By the time class ends, I know the dance moves to “Uptown Funk” and my head is somewhat clear of Charlie-related thoughts. I’m going to round out the afternoon by showering, throwing on fresh clothes and checking out the farmer’s market in Union Square. Maybe it will inspire a new recipe or two, and I can try them out for Nina tonight. We’ve been spending more time together now that she is boyfriend-free, and I’m really enjoying the company. Silence lately only reminds me of my mother. How often had she been without a shoulder to lean on, thinking it was exactly what she wanted, but not really believing it?
After showering, drying my hair and throwing on a red sundress, I call my mother and leave her a voicemail. I don’t ask her to call me back, because she rarely returns phone calls, instead letting her know I’ll be stopping by for a visit this week. After business hours, of course. As I walk out of my building, empty tote bag in hand, I rethink the message I left, hoping I sounded upbeat enough. If I’d betrayed one hint of sympathy over her confession last time we were together, she probably wouldn’t be as open this time around.

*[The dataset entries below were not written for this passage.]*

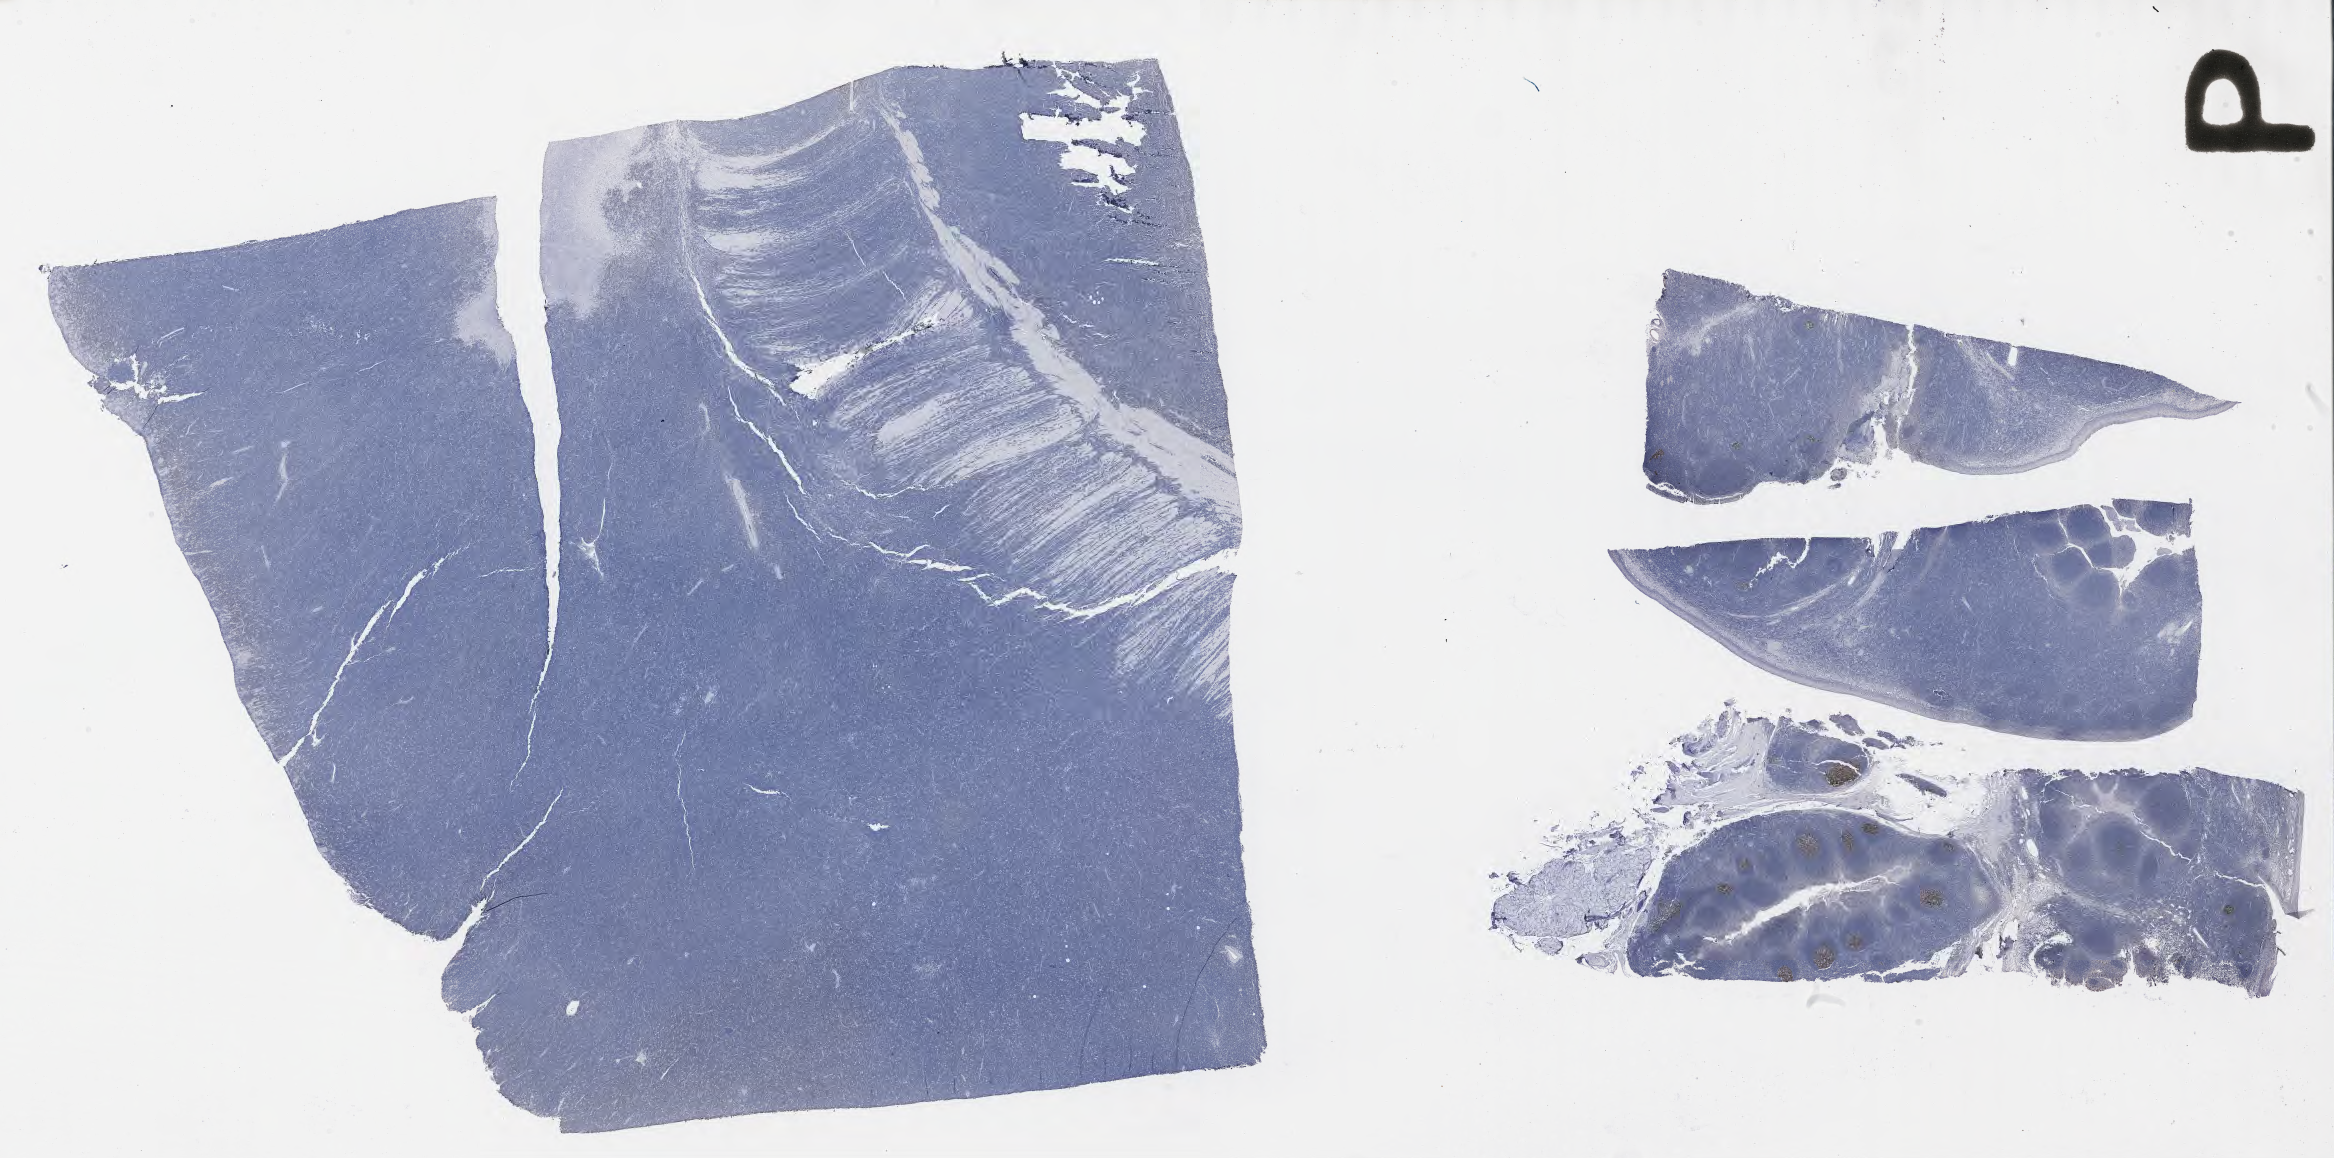
Immunohistochemistry (IHC) whole-slide image stained for BCL6 — shown as a low-resolution overview of the whole scanned area (about 37.7 x 18.7 mm). Tumor tissue. Site: colon. Patient: male, 14 years old.
Histologic diagnosis: Burkitt lymphoma, NOS.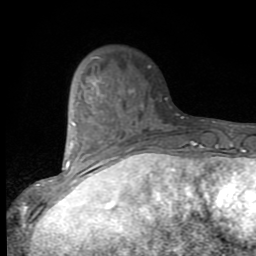
Breast MRI (dynamic contrast-enhanced), one axial slice. Position 27 of 80 along the scan axis. Cropped to one breast. Dynamic contrast-enhanced series, time point 2 of 9 at this slice position (early post-contrast). 1.5 T. TE 2.7 ms, TR 6.8 ms. 2 mm slice thickness. 256 × 256 image matrix, field of view 145 × 145 mm. Female patient.
Outlined on this slice (semi-automatic segmentation, software-assisted and operator-edited):
- enhancing-tissue mask used for the functional tumour volume (all voxels passing the contrast-enhancement thresholds inside the analysis volume; usually the tumour): bounding box (x1, y1, x2, y2) in pixels: (53, 80, 133, 188)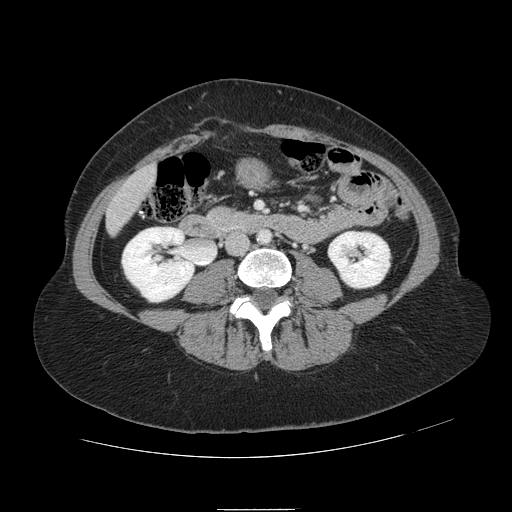
Contrast-enhanced abdominal CT, one axial slice. Slice 8 of 121 in the series (ordered by position). Intravenous contrast given. Soft-tissue window (W 400 / L 40 HU). 2.5 mm slice thickness. 512 × 512 image matrix, field of view 400 × 400 mm. Case-level facts recorded for this patient, not image findings: patient: male, age 57 years at operation; diagnosis: colorectal cancer liver metastases, imaged before liver resection; multiple liver metastases: yes; largest metastasis: 6.3 cm; disease in both lobes: no.
Annotated regions visible in this slice (expert manual segmentation):
- liver: bounding box (x1, y1, x2, y2) in pixels: (107, 167, 156, 233)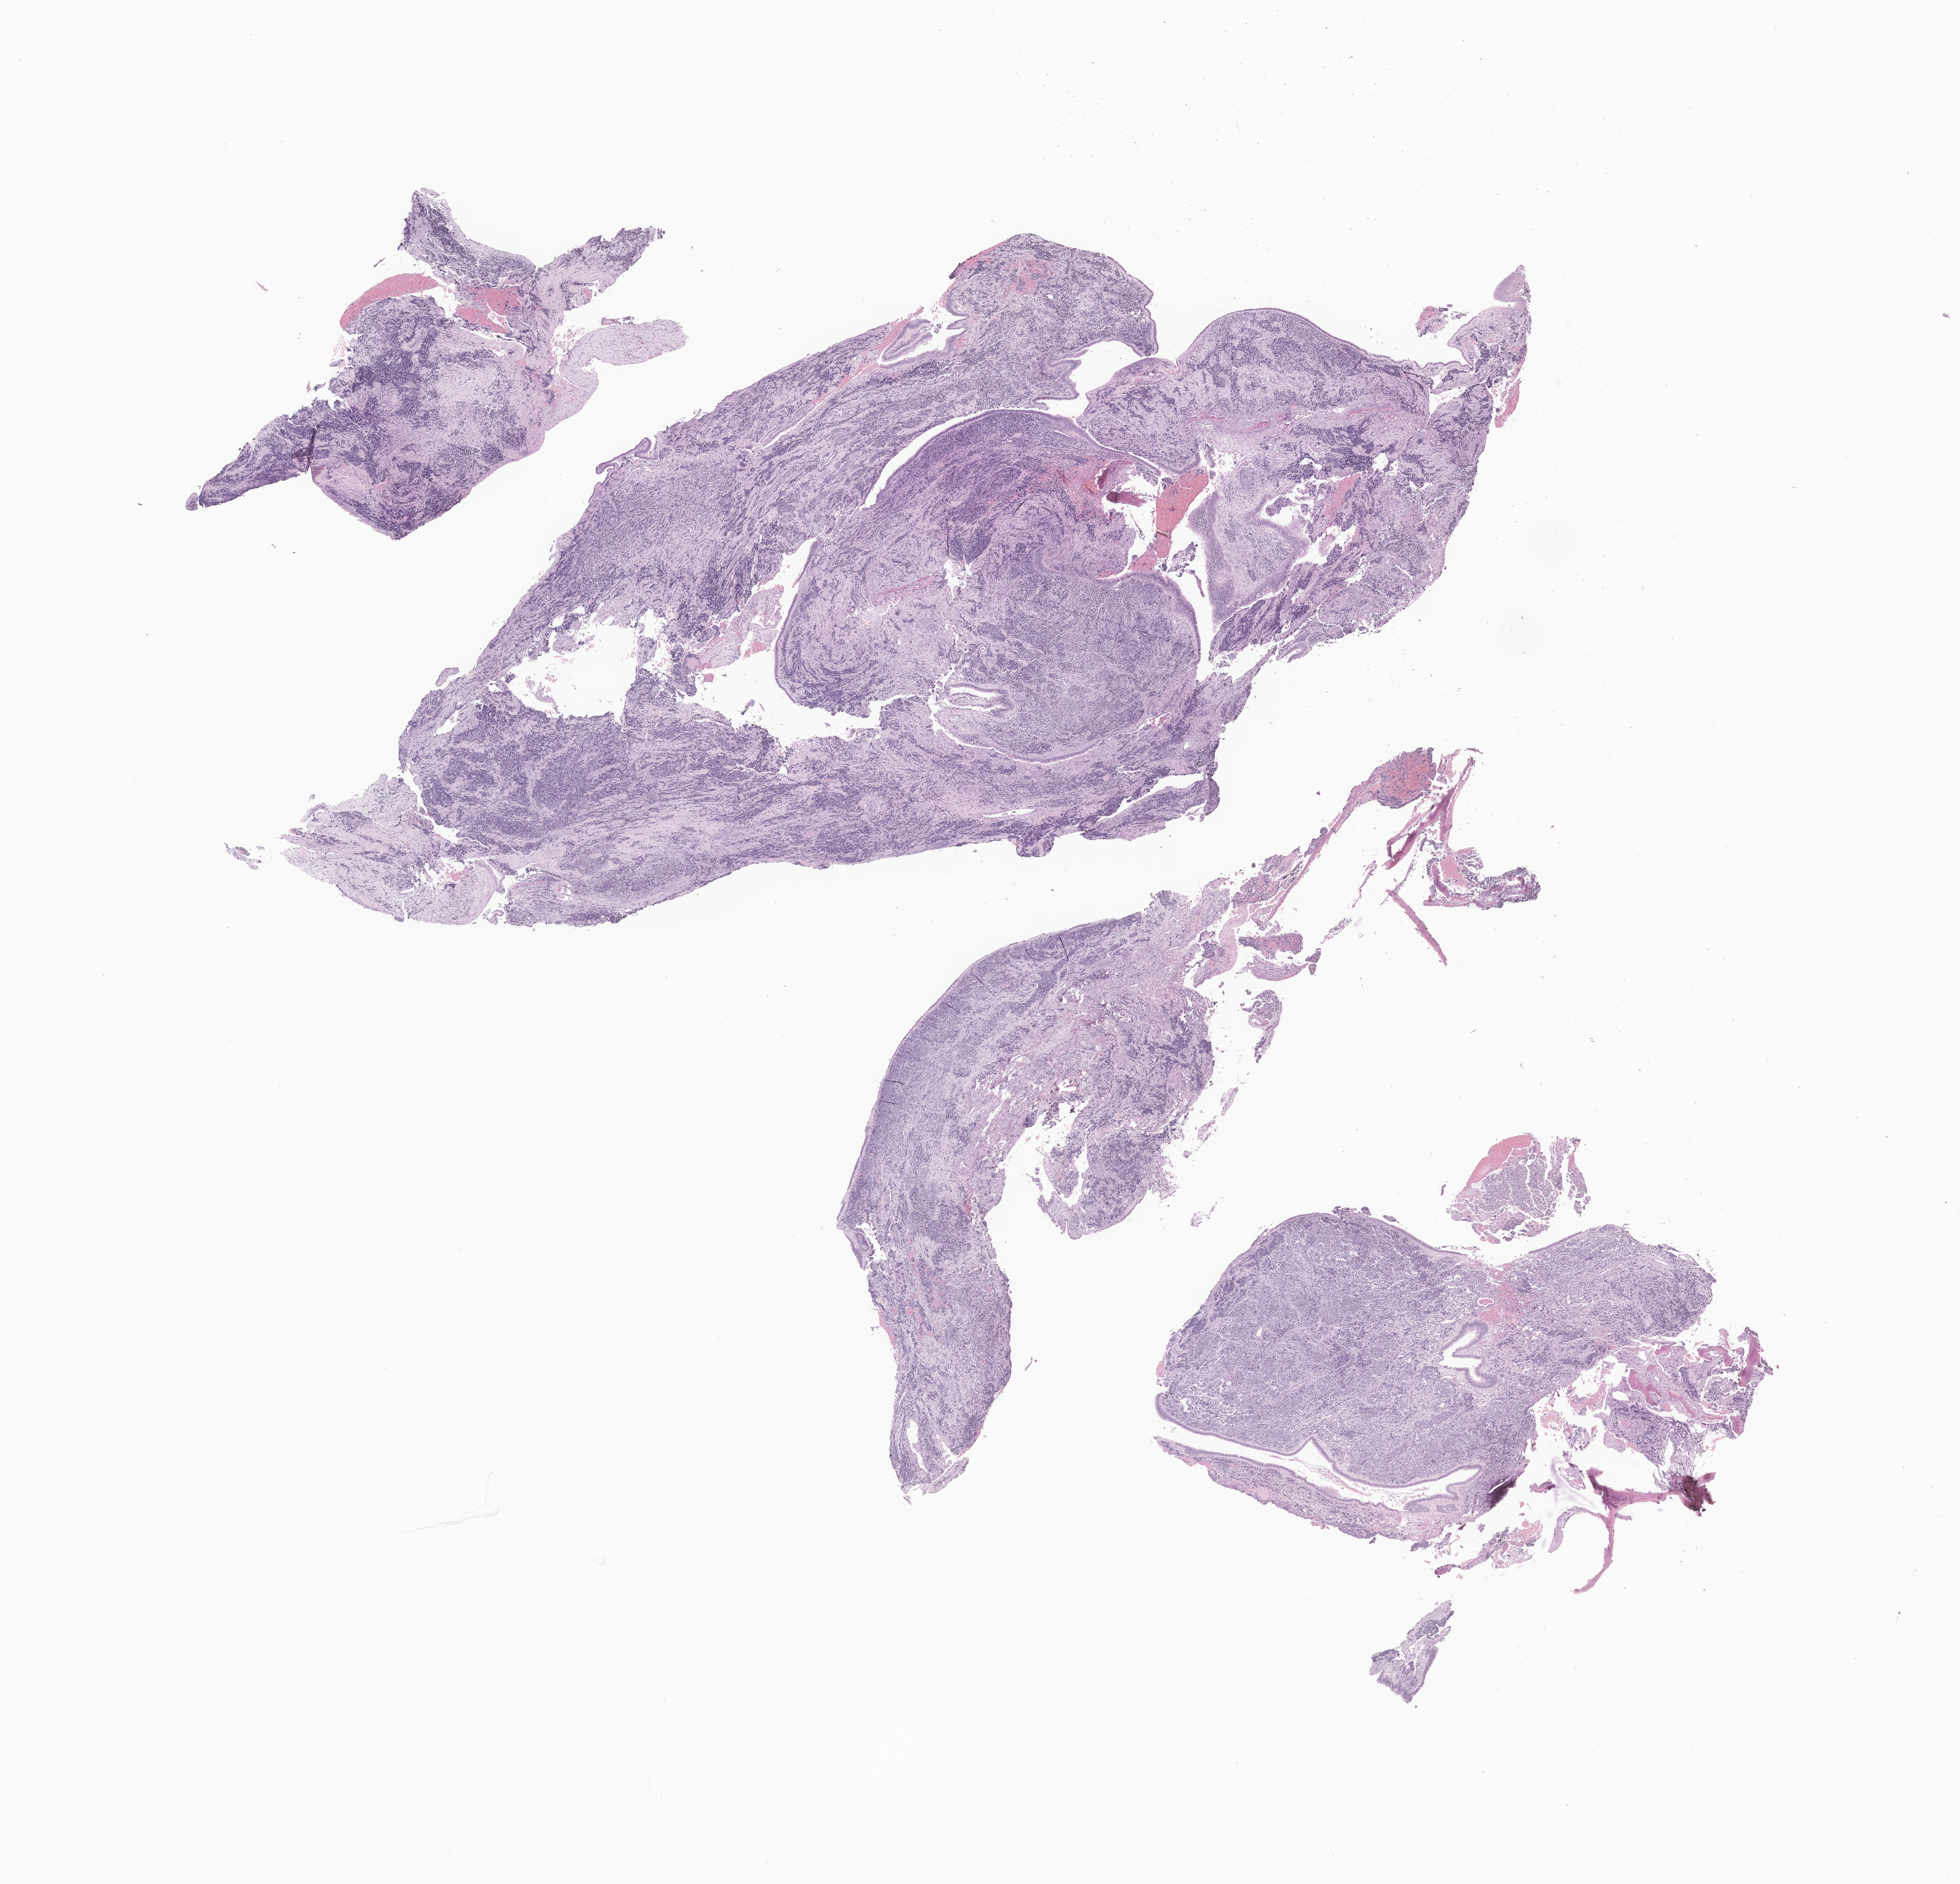
Digitized haematoxylin and eosin-stained section of tumor tissue from the ethmoid sinus, a low-resolution overview of the entire scanned area, about 19.8 x 19.0 mm, formalin-fixed, paraffin-embedded (FFPE) tissue. Male patient, age 225 months (18 years 9 months).
• diagnosis: Rhabdomyosarcoma, NOS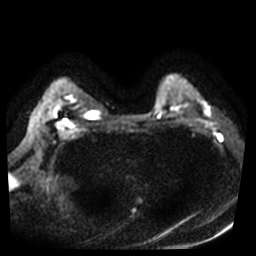
Breast MRI, one axial slice; slice 32 of 40 in the series (ordered by position); diffusion-weighted series; image 2 of 4 stored at this slice position (different b-values; order by instance number); 3 T; 5 mm slice thickness; 256 × 256 image matrix. Female patient.
Outlined on this slice (expert manual segmentation):
- tumour on diffusion-weighted imaging: bounding box [x1, y1, x2, y2] px = [204, 107, 209, 113]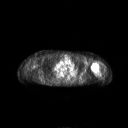
FDG PET of an extremity soft-tissue mass (from a PET/CT study), one axial slice. Slice 181 of 267 in the series (ordered by position). 3.27 mm slice thickness. 128 × 128 image matrix. Female patient, age 83 years. Case-level facts recorded for this patient, not image findings: histological type: pleiomorphic leiomyosarcoma; grade: high; site of the primary tumour: left biceps.
Outlined on this slice (expert contour drawn on MRI and transferred to this co-registered scan by the dataset authors):
- gross tumour volume including surrounding oedema: bounding box (x1, y1, x2, y2) in pixels: (91, 63, 99, 74)
- gross tumour volume (mass): (91, 63, 99, 73)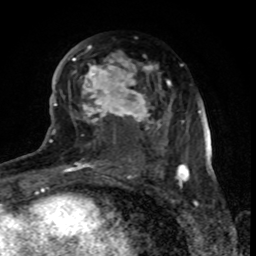
Breast MRI (dynamic contrast-enhanced), one axial slice. Position 40 of 80 along the scan axis. Cropped to one breast. Dynamic contrast-enhanced series, time point 2 of 8 at this slice position (early post-contrast). 1.5 T. TE 4.2 ms, TR 7 ms. 2 mm slice thickness. 256 × 256 image matrix. Female patient.
Outlined on this slice (semi-automatic segmentation, software-assisted and operator-edited):
- enhancing-tissue mask used for the functional tumour volume (all voxels passing the contrast-enhancement thresholds inside the analysis volume; usually the tumour): bounding box <65,45,179,170> (left, top, right, bottom; pixels)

And I’m really hoping she is.
I turn in the direction of Union Square—
Charlie is walking toward me, coming from the direction of the train.
“Hey, cutie.”
The most annoying part of his showing up unannounced? I’m not annoyed at all. I’m relieved. And my second reaction is all-out joy. Just a giant, glowing burst of it. Don’t show it. Don’t let him know. “Charlie. Hey.”
“I know you have plans.” He holds up both hands, palms out, except there is a bag dangling from his right thumb. “I’m not intruding. I was just hoping to catch you, before you went out.”
His crispy aftershave hits me and my tummy takes a dive. And the rest of him keeps it plummeting. Worn-in jeans, boots, a faded navy T-shirt that makes his eyes a blinding blue. Honest to God, he looks better every time I see him. I’m starting to think I’m the victim of a conspiracy. “Well, you caught me.”